§ **Page text**
Premier breaks off great news about a new Jeru collaboration, and discusses his part in the Re:Generation documentary.

In the last 20 years, there have been few hip-hop producers as prolific, talented and versatile as DJ Premier. Born Christopher Martin, the beatmaker has been almost inextricably associated with east coast rap throughout his entire career, but the Houston, Texas native is far more eclectic and unpredictable than his pedigree, and even his discography suggests. In addition to working with late rapper Guru in the group Gang Starr, he’s produced everyone from Notorious B.I.G. to Nas, Jay-Z to Janet Jackson, and even ventured into pop territory with collaborations with the likes of Christina Aguilera. But in the new film “The Re:Generation Project,” he joins several other music industry luminaries to venture into territory even he’s never explored, bringing his expertise to bear even as he’s learning new things about a completely unfamiliar genre: classical music.

§ **Data excerpts**
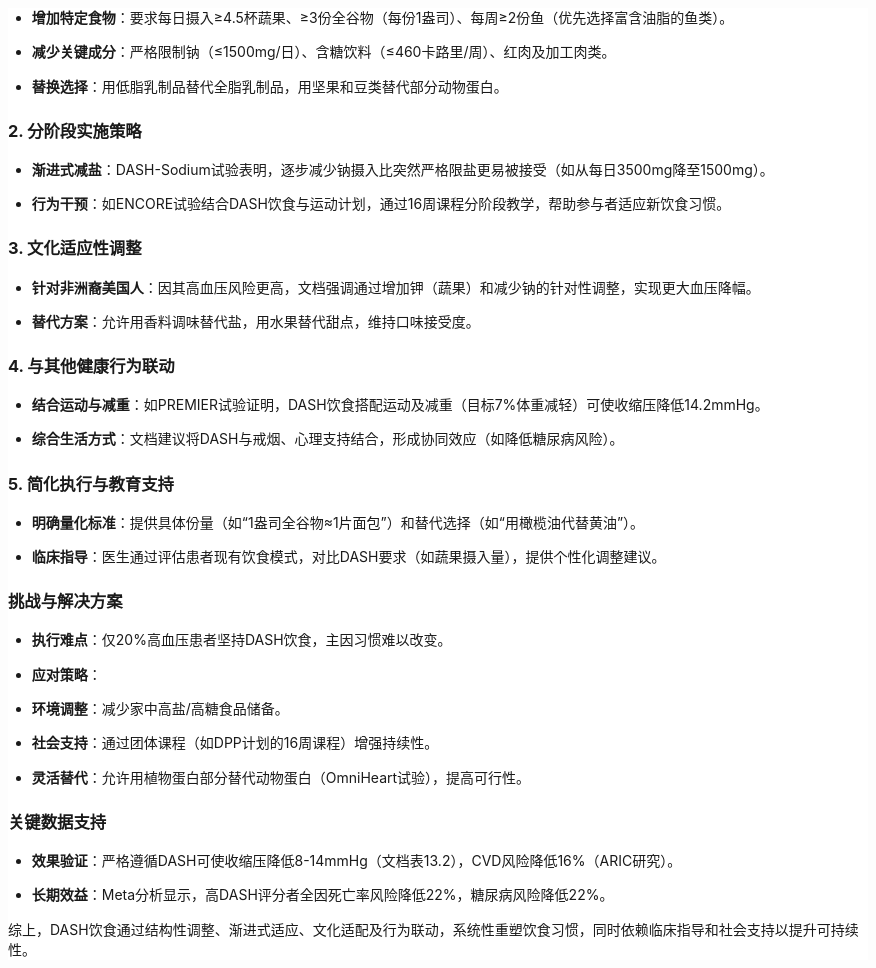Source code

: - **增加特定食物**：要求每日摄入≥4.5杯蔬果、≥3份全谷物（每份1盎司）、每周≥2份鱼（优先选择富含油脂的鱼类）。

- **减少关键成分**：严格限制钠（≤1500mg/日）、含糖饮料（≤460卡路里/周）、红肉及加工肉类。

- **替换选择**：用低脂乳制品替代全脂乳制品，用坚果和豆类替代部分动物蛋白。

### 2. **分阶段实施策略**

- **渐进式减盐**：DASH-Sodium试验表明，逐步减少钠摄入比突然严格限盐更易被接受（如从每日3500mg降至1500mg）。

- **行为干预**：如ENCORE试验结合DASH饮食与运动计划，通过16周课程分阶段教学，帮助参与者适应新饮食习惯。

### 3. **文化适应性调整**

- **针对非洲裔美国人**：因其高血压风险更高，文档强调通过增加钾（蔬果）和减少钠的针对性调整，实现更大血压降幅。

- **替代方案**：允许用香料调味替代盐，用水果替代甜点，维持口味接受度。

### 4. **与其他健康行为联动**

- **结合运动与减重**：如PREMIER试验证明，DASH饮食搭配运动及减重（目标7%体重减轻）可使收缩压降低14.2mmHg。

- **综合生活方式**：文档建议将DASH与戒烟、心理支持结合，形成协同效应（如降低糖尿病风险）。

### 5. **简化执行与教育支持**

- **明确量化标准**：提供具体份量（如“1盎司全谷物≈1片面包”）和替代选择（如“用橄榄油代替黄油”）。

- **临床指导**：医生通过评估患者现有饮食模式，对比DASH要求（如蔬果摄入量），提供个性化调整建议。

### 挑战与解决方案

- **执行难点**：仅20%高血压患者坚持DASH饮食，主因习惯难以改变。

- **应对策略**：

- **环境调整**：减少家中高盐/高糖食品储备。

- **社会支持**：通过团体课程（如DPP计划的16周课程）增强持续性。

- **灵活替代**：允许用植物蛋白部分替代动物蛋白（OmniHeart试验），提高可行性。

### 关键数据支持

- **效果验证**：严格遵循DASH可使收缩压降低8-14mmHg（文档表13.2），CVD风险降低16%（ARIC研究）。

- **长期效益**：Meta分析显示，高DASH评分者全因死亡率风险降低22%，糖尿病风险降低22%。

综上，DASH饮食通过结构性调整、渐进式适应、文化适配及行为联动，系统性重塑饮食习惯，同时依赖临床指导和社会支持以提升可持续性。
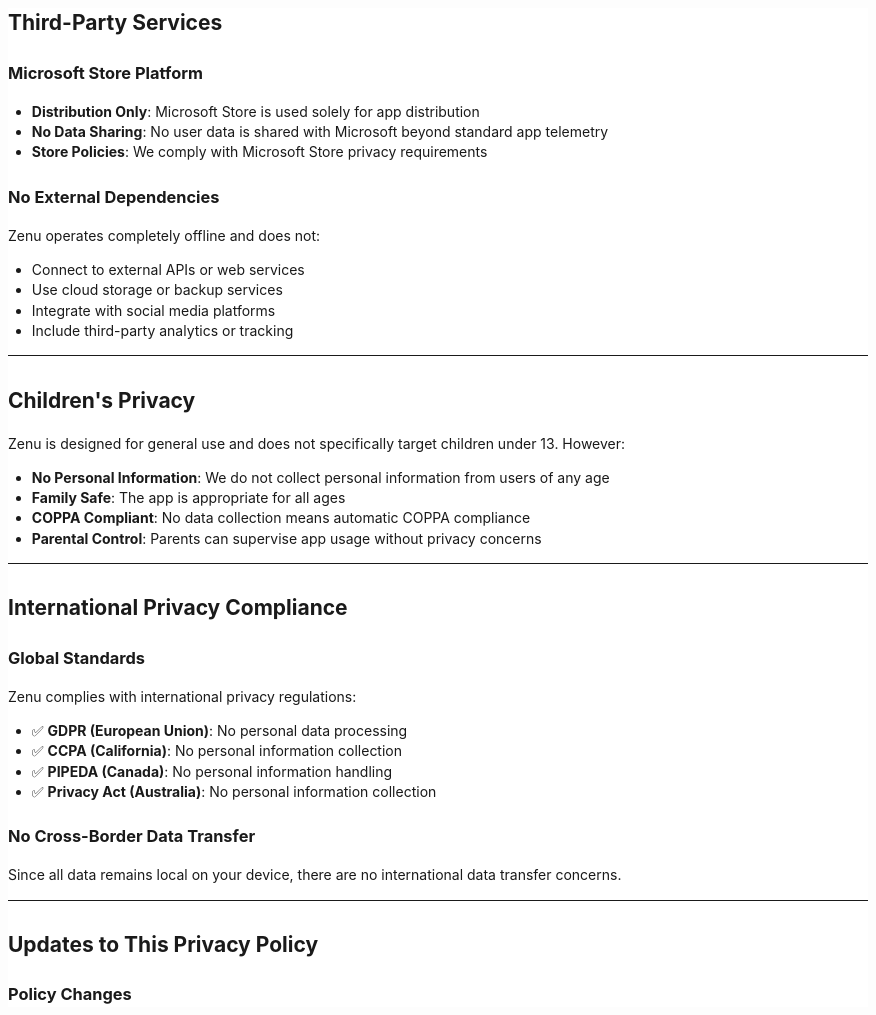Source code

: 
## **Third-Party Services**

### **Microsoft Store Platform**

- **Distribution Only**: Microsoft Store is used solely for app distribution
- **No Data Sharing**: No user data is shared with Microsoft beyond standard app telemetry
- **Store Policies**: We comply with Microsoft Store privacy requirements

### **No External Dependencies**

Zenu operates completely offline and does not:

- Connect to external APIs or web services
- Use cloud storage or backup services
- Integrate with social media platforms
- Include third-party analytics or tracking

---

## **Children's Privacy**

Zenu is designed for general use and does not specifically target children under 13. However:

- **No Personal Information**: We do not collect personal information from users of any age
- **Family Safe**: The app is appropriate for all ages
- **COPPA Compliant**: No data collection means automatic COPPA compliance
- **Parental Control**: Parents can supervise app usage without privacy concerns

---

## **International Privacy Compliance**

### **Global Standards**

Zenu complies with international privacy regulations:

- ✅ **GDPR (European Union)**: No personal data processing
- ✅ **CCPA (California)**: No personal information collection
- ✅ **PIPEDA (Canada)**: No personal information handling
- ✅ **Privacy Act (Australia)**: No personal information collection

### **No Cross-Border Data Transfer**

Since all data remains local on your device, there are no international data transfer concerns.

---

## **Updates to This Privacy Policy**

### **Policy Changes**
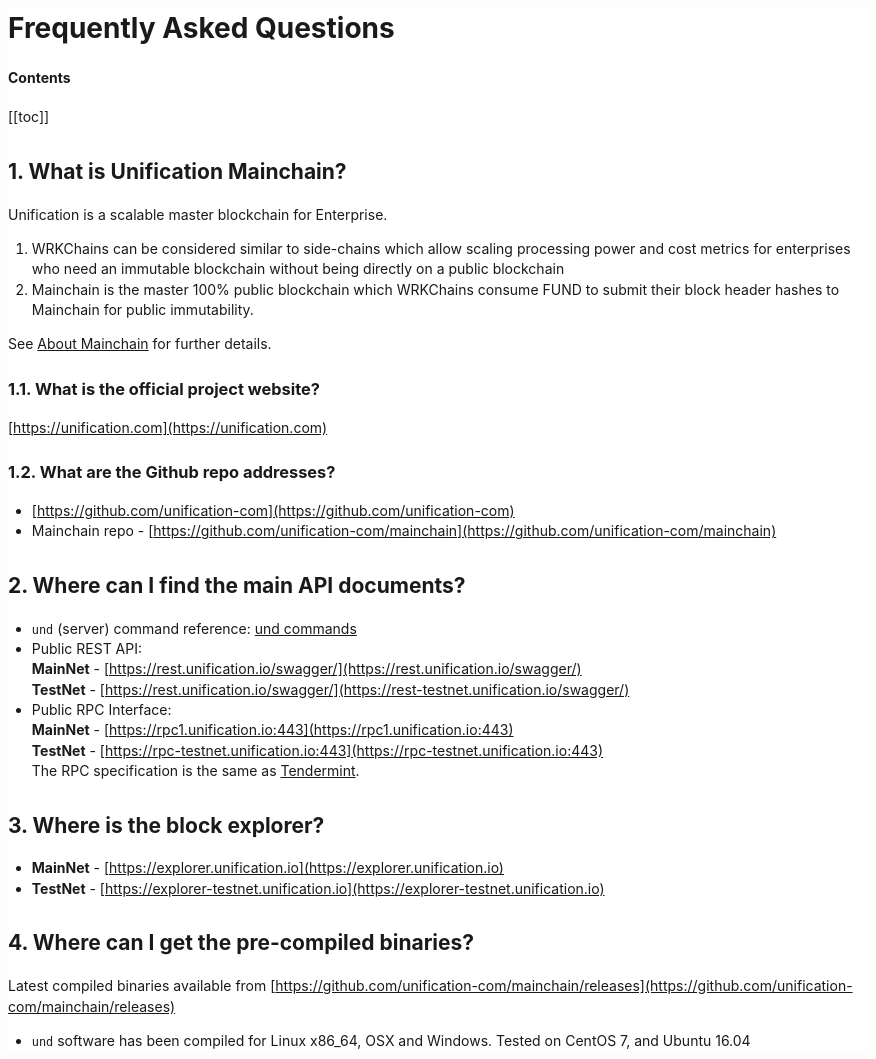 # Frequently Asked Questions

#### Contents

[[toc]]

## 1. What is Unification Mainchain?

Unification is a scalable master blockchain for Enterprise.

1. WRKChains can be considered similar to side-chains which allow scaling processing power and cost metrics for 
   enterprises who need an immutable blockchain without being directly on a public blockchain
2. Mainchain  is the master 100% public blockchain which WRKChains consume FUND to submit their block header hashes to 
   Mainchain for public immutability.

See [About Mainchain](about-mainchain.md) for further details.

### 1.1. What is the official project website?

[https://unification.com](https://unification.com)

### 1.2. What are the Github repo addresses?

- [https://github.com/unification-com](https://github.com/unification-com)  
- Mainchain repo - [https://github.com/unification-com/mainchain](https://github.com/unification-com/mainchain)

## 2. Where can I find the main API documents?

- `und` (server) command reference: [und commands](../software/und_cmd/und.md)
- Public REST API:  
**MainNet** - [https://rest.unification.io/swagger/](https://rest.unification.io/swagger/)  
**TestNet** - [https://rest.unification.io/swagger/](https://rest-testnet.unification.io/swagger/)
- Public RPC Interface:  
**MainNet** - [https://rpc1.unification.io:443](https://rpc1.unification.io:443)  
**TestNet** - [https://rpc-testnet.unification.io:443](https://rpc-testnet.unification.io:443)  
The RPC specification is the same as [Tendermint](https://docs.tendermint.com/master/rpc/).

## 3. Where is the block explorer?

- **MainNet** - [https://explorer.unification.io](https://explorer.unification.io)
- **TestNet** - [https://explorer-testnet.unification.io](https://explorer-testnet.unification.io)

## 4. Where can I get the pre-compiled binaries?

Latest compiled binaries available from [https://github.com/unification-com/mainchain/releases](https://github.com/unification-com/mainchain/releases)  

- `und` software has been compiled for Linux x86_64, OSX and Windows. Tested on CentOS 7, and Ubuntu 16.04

§ **Prompt A**
Answer these questions using the DJ Premier profile, with each answer on its own line marked the same way:
(i) What was DJ Premier's birth name?
(ii) In which group did he work with Guru?
(iii) Which genre does he explore in "The Re:Generation Project"?
§ **Prompt B**
Translate this sentence from the DJ Premier profile into Spanish: "In the last 20 years, there have been few hip-hop producers as prolific, talented and versatile as DJ Premier."

§ **Result A**
(i) Christopher Martin
(ii) Gang Starr
(iii) Classical music

§ **Result B**
En los últimos 20 años, ha habido pocos productores de hip-hop tan prolíficos, talentosos y versátiles como DJ Premier.